WRITTEN TASK: Everything in the entries below must be reproduced exactly, except the images.

LISTED ENTRIES:
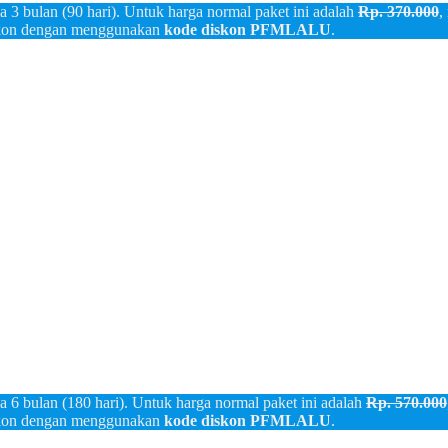
a 3 bulan (90 hari). Untuk harga normal paket ini adalah
Rp. 370.000
,
skon dengan menggunakan
kode diskon
PFMLALU
.
a 6 bulan (180 hari). Untuk harga normal paket ini adalah
Rp. 570.000
skon dengan menggunakan
kode diskon
PFMLALU
.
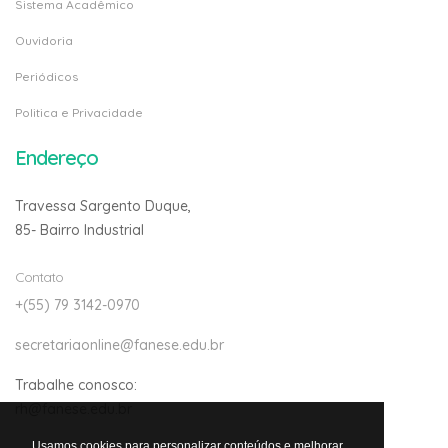
Sistema Acadêmico
Ouvidoria
Periódicos
Politica e Privacidade
Endereço
Travessa Sargento Duque,
85- Bairro Industrial
Contato
+(55) 79 3142-0970
secretariaonline@fanese.edu.br
Trabalhe conosco:
rh@fanese.edu.br
Usamos cookies para personalizar conteúdos e melhorar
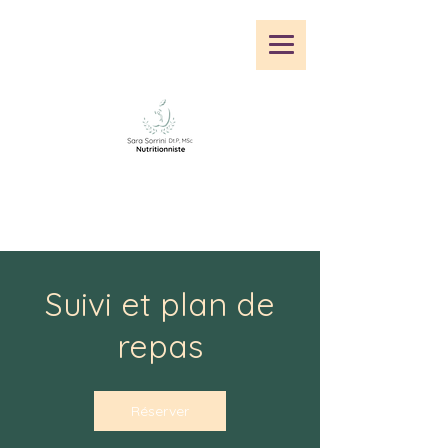
Suivi et plan de
repas
Réserver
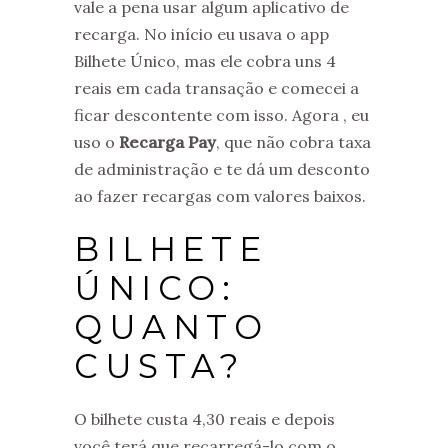
vale a pena usar algum aplicativo de
recarga. No início eu usava o app
Bilhete Único, mas ele cobra uns 4
reais em cada transação e comecei a
ficar descontente com isso. Agora , eu
uso o
Recarga Pay
, que não cobra taxa
de administração e te dá um desconto
ao fazer recargas com valores baixos.
BILHETE
ÚNICO:
QUANTO
CUSTA?
O bilhete custa 4,30 reais e depois
você terá que recarregá-lo com o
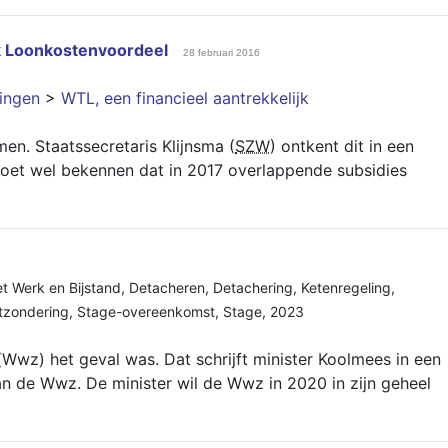
jk Loonkostenvoordeel
28 februari 2016
lingen
>
WTL, een financieel aantrekkelijk
n. Staatssecretaris Klijnsma (
SZW
) ontkent dit in een
oet wel bekennen dat in 2017 overlappende subsidies
t Werk en Bijstand
,
Detacheren
,
Detachering
,
Ketenregeling
,
tzondering
,
Stage-overeenkomst
,
Stage
,
2023
Wwz) het geval was. Dat schrijft minister Koolmees in een
 de Wwz. De minister wil de Wwz in 2020 in zijn geheel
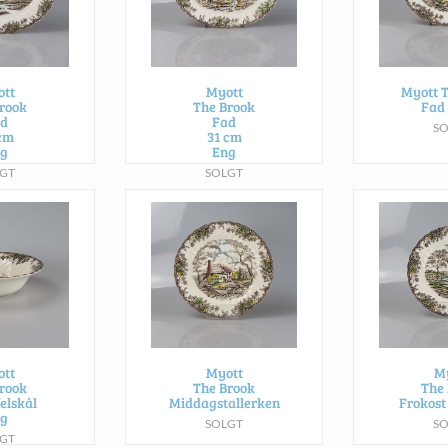
tt
Myott
Myott 
rook
The Brook
Fad
d
Fad
S
cm
31 cm
g
Eng
GT
SOLGT
tt
Myott
M
rook
The Brook
The
elskål
Middagstallerken
Frokost
g
SOLGT
S
GT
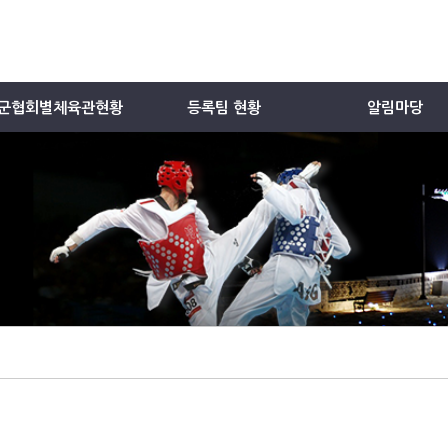
군협회별체육관현황
등록팀 현황
알림마당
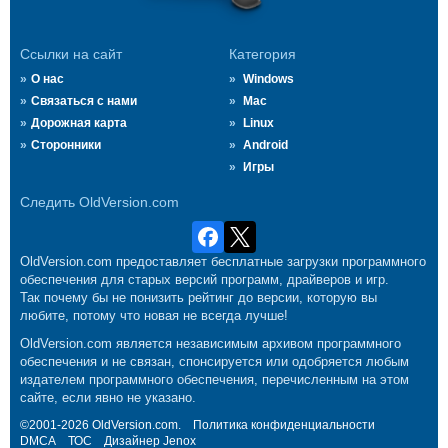
Ссылки на сайт
Категория
О нас
Windows
Связаться с нами
Mac
Дорожная карта
Linux
Сторонники
Android
Игры
Следить OldVersion.com
OldVersion.com предоставляет бесплатные загрузки программного
обеспечения для старых версий программ, драйверов и игр.
Так почему бы не понизить рейтинг до версии, которую вы
любите, потому что новая не всегда лучше!
OldVersion.com является независимым архивом программного
обеспечения и не связан, спонсируется или одобряется любым
издателем программного обеспечения, перечисленным на этом
сайте, если явно не указано.
©2001-2026 OldVersion.com.
Политика конфиденциальности
DMCA
ТОС
Дизайнер
Jenox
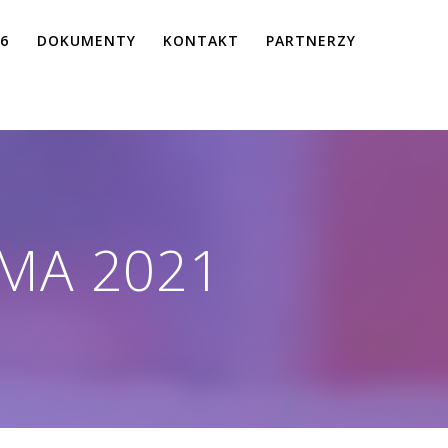
26
DOKUMENTY
KONTAKT
PARTNERZY
MA 2021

EXERCISE RESPONSE:
a 3 bulan (90 hari). Untuk harga normal paket ini adalah
Rp. 370.000
,
skon dengan menggunakan
kode diskon
PFMLALU
.
a 6 bulan (180 hari). Untuk harga normal paket ini adalah
Rp. 570.000
skon dengan menggunakan
kode diskon
PFMLALU
.
Sistema Acadêmico
Ouvidoria
Periódicos
Politica e Privacidade
Endereço
Travessa Sargento Duque,
85- Bairro Industrial
Contato
+(55) 79 3142-0970
secretariaonline@fanese.edu.br
Trabalhe conosco:
rh@fanese.edu.br
Usamos cookies para personalizar conteúdos e melhorar
Suivi et plan de
repas
Réserver
vale a pena usar algum aplicativo de
recarga. No início eu usava o app
Bilhete Único, mas ele cobra uns 4
reais em cada transação e comecei a
ficar descontente com isso. Agora , eu
uso o
Recarga Pay
, que não cobra taxa
de administração e te dá um desconto
ao fazer recargas com valores baixos.
BILHETE
ÚNICO:
QUANTO
CUSTA?
O bilhete custa 4,30 reais e depois
você terá que recarregá-lo com o
jk Loonkostenvoordeel
28 februari 2016
lingen
>
WTL, een financieel aantrekkelijk
n. Staatssecretaris Klijnsma (
SZW
) ontkent dit in een
oet wel bekennen dat in 2017 overlappende subsidies
t Werk en Bijstand
,
Detacheren
,
Detachering
,
Ketenregeling
,
tzondering
,
Stage-overeenkomst
,
Stage
,
2023
Wwz) het geval was. Dat schrijft minister Koolmees in een
 de Wwz. De minister wil de Wwz in 2020 in zijn geheel
tt
Myott
Myott 
rook
The Brook
Fad
d
Fad
S
cm
31 cm
g
Eng
GT
SOLGT
tt
Myott
M
rook
The Brook
The
elskål
Middagstallerken
Frokost
g
SOLGT
S
GT
군협회별체육관현황
등록팀 현황
알림마당
Ссылки на сайт
Категория
О нас
Windows
Связаться с нами
Mac
Дорожная карта
Linux
Сторонники
Android
Игры
Следить OldVersion.com
OldVersion.com предоставляет бесплатные загрузки программного
обеспечения для старых версий программ, драйверов и игр.
Так почему бы не понизить рейтинг до версии, которую вы
любите, потому что новая не всегда лучше!
OldVersion.com является независимым архивом программного
обеспечения и не связан, спонсируется или одобряется любым
издателем программного обеспечения, перечисленным на этом
сайте, если явно не указано.
©2001-2026 OldVersion.com.
Политика конфиденциальности
DMCA
ТОС
Дизайнер
Jenox
26
DOKUMENTY
KONTAKT
PARTNERZY
MA 2021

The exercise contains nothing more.